Conselho afasta membros do MP envolvidos com a Caixa de Pandora

Conselho Nacional do MP afastou Leonardo Bandarra e Deborah Guerner de suas funções. Os dois também respondem na Justiça comum

Severino Motta, iG Brasília |

O Conselho Nacional do Ministério Público (CNMP) afastou o ex-Procurador de Justiça do Distrito Federal Leonardo Bandarra e a promotora Deborah Guerner de suas funções até que o processo administrativo aberto contra os dois seja concluído.

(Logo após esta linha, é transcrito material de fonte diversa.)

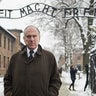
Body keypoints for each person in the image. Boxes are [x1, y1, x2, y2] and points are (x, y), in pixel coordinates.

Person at [4, 25, 62, 96]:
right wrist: (9, 94)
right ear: (24, 39)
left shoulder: (49, 57)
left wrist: (51, 94)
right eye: (28, 36)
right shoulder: (15, 58)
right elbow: (7, 80)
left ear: (39, 38)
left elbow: (56, 81)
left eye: (34, 36)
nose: (31, 39)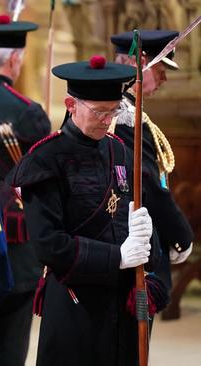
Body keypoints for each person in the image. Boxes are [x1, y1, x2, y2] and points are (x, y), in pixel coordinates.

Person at [7, 57, 165, 366]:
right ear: (71, 104)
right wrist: (118, 257)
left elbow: (129, 213)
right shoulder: (45, 160)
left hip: (122, 303)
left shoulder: (119, 149)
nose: (107, 121)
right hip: (75, 304)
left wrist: (148, 241)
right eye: (99, 112)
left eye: (113, 111)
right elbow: (49, 245)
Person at [0, 14, 51, 366]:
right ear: (16, 59)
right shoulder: (27, 112)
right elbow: (44, 182)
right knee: (9, 348)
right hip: (13, 245)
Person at [110, 30, 194, 290]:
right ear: (142, 63)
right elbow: (147, 185)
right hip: (133, 242)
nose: (165, 79)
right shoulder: (123, 116)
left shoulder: (123, 109)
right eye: (161, 70)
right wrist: (182, 236)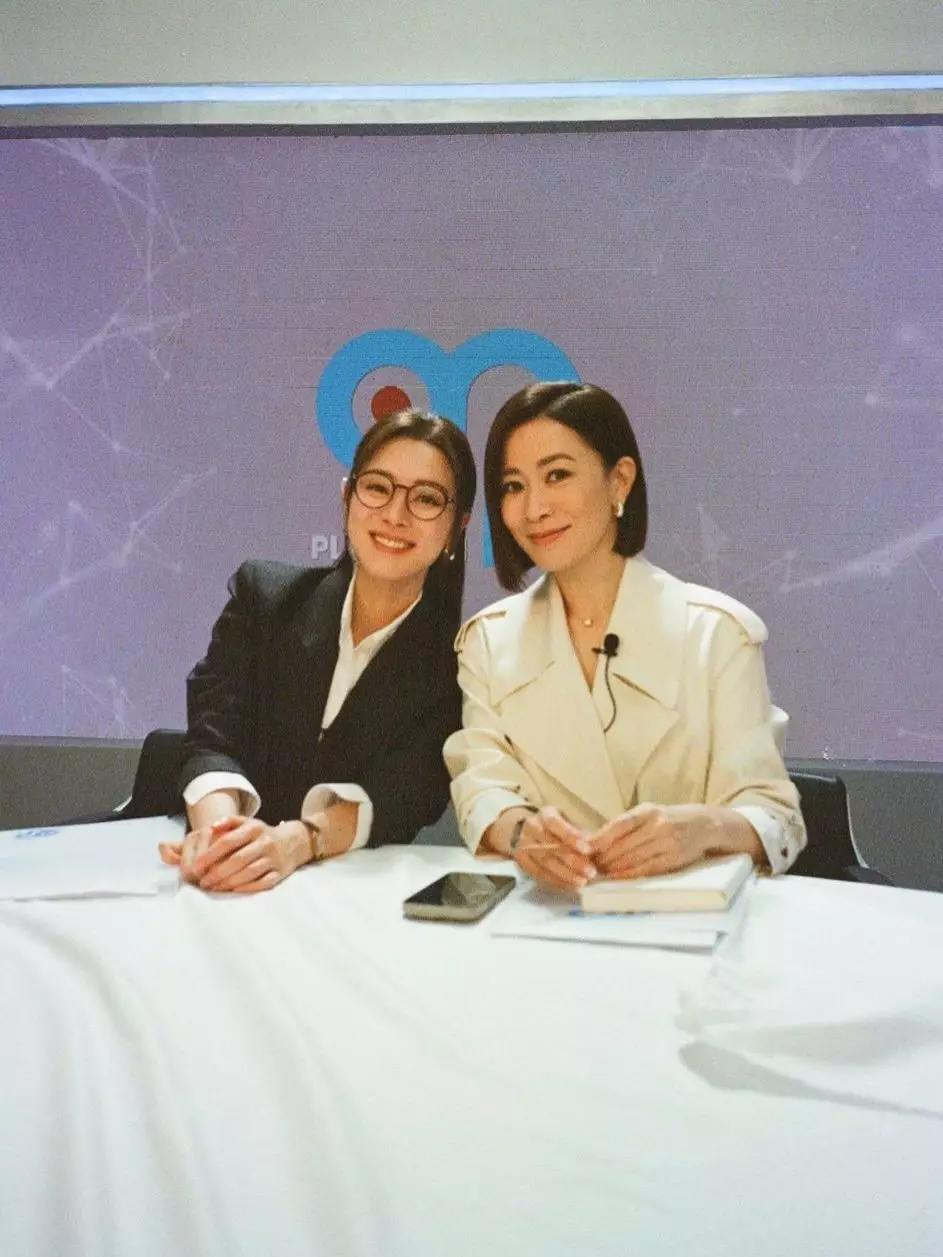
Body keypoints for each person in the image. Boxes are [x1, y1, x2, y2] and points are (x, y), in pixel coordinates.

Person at [443, 382, 805, 893]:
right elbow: (481, 789)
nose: (534, 508)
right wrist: (522, 832)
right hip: (548, 913)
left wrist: (701, 829)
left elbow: (776, 817)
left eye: (557, 475)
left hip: (687, 917)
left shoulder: (716, 634)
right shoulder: (487, 642)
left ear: (620, 481)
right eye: (513, 486)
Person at [161, 409, 476, 894]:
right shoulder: (264, 598)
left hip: (340, 895)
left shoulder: (460, 666)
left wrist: (294, 843)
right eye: (377, 488)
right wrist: (220, 837)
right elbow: (213, 739)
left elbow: (398, 798)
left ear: (457, 526)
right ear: (347, 497)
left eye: (427, 499)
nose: (395, 515)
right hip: (199, 869)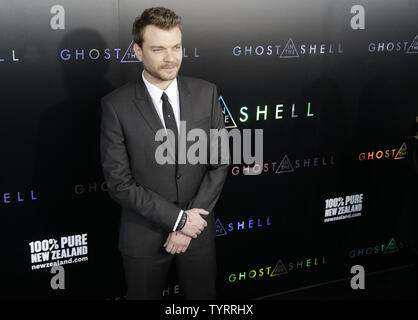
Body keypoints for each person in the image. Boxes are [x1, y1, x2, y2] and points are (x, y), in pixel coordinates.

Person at [100, 7, 230, 300]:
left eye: (176, 47)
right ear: (138, 51)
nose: (171, 58)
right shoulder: (116, 106)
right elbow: (119, 183)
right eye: (158, 49)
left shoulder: (206, 93)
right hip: (143, 238)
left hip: (198, 233)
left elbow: (219, 162)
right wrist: (178, 220)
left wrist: (188, 226)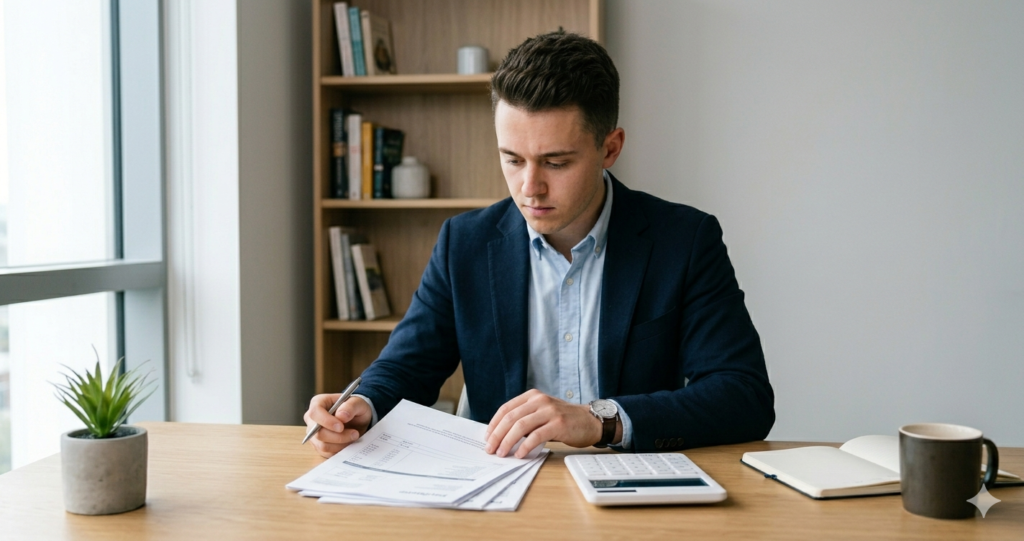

Eles respondem na Justiça por formação de quadrilha, quebra de sigilo funcional e concussão (exigir dinheiro ou vantagem em razão da função que ocupa), crimes que vieram à tona com a operação Caixa de Pandora, que levou à prisão o ex-governador José Roberto Arruda.

Numa sessão que se estendeu durante a tarde e parte da noite, os conselheiros observaram que faltas funcionais graves teriam sido cometidas pela dupla, que, de acordo com denúncia do Ministério Público Federal (MPF), teria protegido o governo de Arruda de acusações mediante o pagamento de propinas.

Com o afastamento, os dois ficam fora de Ministério Público e podem ser aposentados compulsoriamente – a depender do resultado das investigações. Para que haja demissão, o processo administrativo deve recomendar a abertura de processo na Justiça comum para tal finalidade.

Denúncia

O processo criminal contra Bandarra e Gurner corre sob segredo de Justiça e está nas mãos do desembargador Antônio Souza Prudente, do Tribunal Regional Federal (TRF). Segundo o principal delator do esquema, Durval Barbosa, Bandarra teria recebido R$ 1,6 milhão e uma mesada de R$ 150 mil para antecipar informações sobre investigações conduzidas pelo Ministério Público local e para não barrar um suposto esquema de cobrança de propina de empresas de ligadas à coleta de lixo.

Durval ainda alega que Guerner intermediaria as negociações com Bandarra. Na casa da promotora, numa busca e apreensão feita pela Polícia Federal, um cofre enterrado em seu jardim foi encontrado com dinheiro e discos rígidos de computadores.

Casal tentou enganar polícia

Déborah Guerner e seu marido Jorge tentaram enganar a Polícia deixando dinheiro quente em cofres escondidos pela casa . Desconfiando de uma iminente busca e apreensão, a dupla discutiu métodos para enganar as autoridades. A estratégia veio à tona devido a imagens gravadas pelas câmeras de segurança da residência.

Num dos diálogos gravados, e encontrado pela Polícia Federal num cofre enterrado no quintal da casa do casal, os dois discutem o que fazer com maços de dinheiro. Jorge diz a Déborah que o melhor seria colocar recursos sacados do Banco do Brasil nos cofres, para que, com uma eventual apreensão policial, fosse possível justificar a origem das notas.

O expediente falhou justamente porque a Polícia Federal encontrou discos rígidos num cofre enterrado no quintal da casa com as imagens do circuito interno de TV e a conversa acima foi direto para a denúncia oferecida pelo Ministério Público Federal (MPF) contra o casal.